The previous implementation assigned each mapped memory segment in a binary to
its own LLVM memory allocation. This had the nice property of implicitly
proving that no memory access was touching unmapped memory. Unfortunately, it
was especially inefficient in the presence of symbolic reads and writes, as it
generated mux trees over all possible allocations and significantly slowed
symbolic execution.
The new memory model implementation (in Data.Macaw.Symbolic.Memory) instead uses
a single allocation for all static allocations. This pushes more of the logic
for resolving reads and writes into the SMT solver and the theory of arrays. In
cases where sufficient constraints exist in path conditions, this means that we
can support symbolic reads and writes. Additionally, since we have only a
single SMT array backing all allocations, mapping bitvectors to LLVM pointers in
the memory model is trivial: we just change their block identifier from zero
(denoting a bitvector) to the block identifier of the unique allocation backing
static data.
This change has to do some extra work to ensure safety (especially that unmapped
memory is never written to or read from).
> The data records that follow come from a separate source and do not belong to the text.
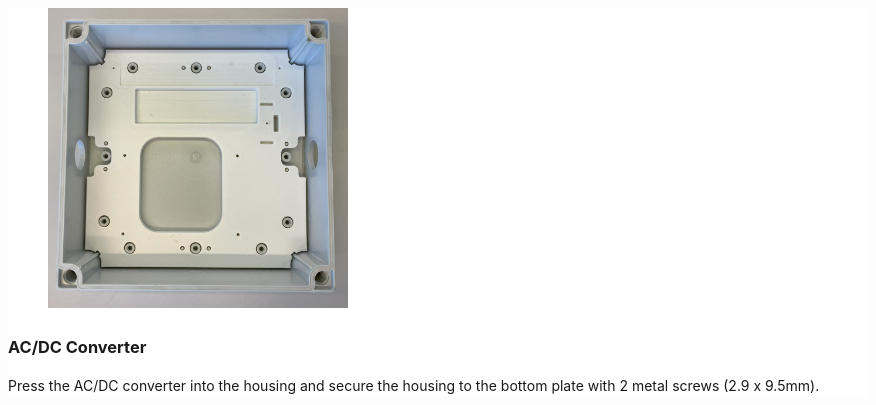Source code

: <figure>
	<img src="media/bottom_part_plate.jpg" width="300" height="300" loading="lazy"></td>
</figure>


### AC/DC Converter
Press the AC/DC converter into the housing and secure the housing to the bottom plate with 2 metal screws (2.9 x 9.5mm).
<figure>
This is handled with the
MkGlobalPointerValidityPred interface in Data.Macaw.Symbolic. This function,
which is passed to the macaw-symbolic initialization, constructs well-formedness
predicates for all pointers used to access memory. Symbolic execution tasks
that do not need to enforce this property can simply provide a function that
never returns any predicates to check. Implementations that want a reasonable
default can use the mkGlobalPointerValidityPred from Data.Macaw.Symbolic.Memory.
The default implementation ensures that no reads or writes touch unmapped memory
and that writes to static data never write to read-only segments.
This change also converts the examples in macaw-symbolic haddocks to use doctest
to ensure that they do not get out of date. These are checked as part of CI.